*WHAT TO PRODUCE*:
Count every line below in which "musta" occurs, then give only the count.

*RECORDS TO PROCESS*:
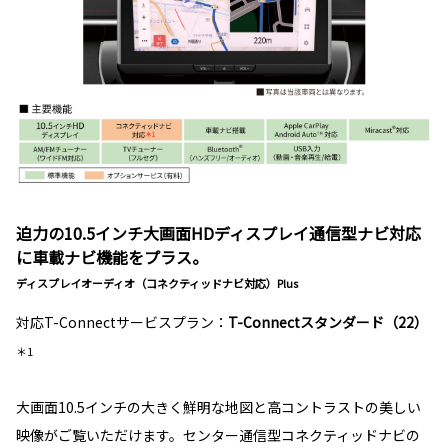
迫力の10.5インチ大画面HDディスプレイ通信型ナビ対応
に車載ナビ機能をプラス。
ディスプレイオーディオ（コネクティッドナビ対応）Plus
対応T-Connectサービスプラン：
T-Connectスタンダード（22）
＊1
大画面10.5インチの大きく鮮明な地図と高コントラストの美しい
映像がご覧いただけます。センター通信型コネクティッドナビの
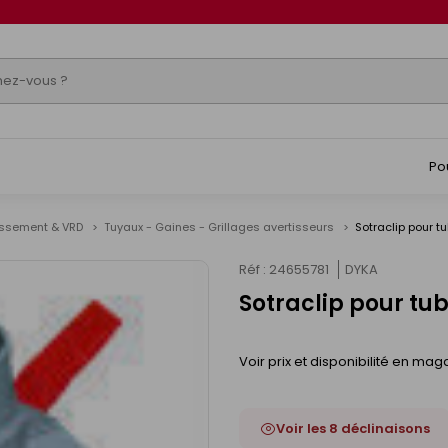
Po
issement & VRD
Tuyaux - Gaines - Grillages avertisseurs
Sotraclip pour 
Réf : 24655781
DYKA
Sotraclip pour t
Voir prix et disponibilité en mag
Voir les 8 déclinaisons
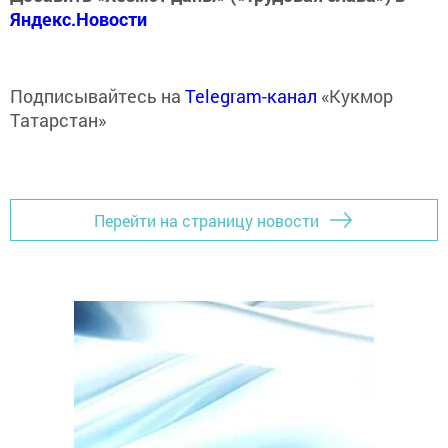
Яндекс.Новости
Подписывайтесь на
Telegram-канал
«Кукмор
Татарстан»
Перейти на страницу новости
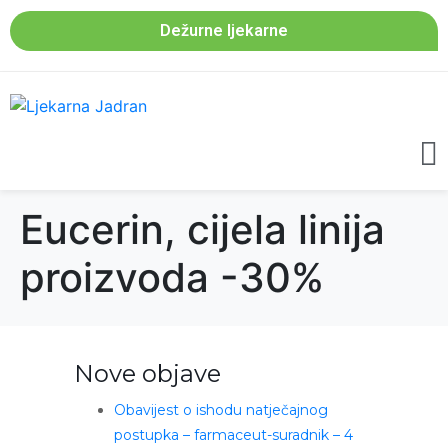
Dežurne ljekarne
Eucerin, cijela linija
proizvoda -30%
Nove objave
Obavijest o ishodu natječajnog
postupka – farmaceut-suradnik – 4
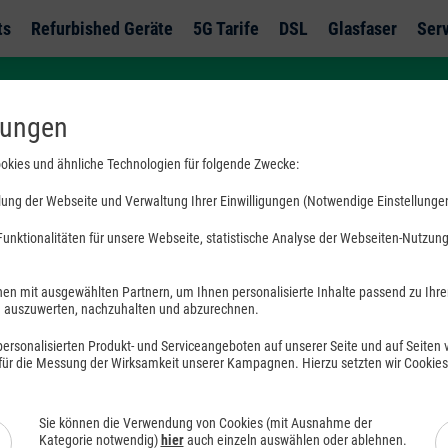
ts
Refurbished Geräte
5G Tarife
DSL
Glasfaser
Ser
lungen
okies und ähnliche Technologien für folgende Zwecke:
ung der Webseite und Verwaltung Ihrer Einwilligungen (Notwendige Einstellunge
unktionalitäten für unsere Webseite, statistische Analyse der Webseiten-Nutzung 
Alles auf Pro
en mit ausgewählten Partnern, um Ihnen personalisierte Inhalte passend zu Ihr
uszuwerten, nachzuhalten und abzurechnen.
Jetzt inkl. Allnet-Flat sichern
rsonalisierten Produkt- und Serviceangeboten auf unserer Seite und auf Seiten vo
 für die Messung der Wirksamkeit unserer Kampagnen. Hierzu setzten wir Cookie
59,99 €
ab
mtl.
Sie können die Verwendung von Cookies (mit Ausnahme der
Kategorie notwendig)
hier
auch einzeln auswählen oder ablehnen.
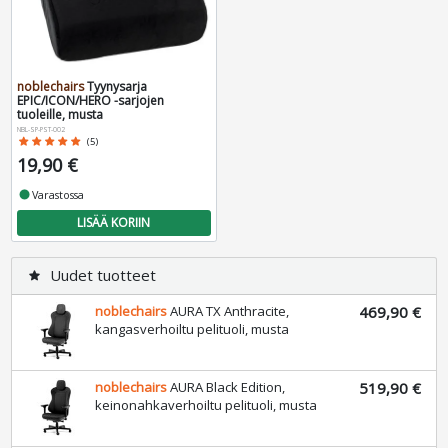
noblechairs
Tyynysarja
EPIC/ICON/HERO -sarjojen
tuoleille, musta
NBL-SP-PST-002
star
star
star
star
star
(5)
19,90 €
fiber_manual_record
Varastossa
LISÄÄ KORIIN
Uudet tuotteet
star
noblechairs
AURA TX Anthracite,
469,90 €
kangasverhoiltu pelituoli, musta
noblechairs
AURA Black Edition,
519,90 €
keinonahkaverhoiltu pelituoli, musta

*EXPECTED ANSWER*:
3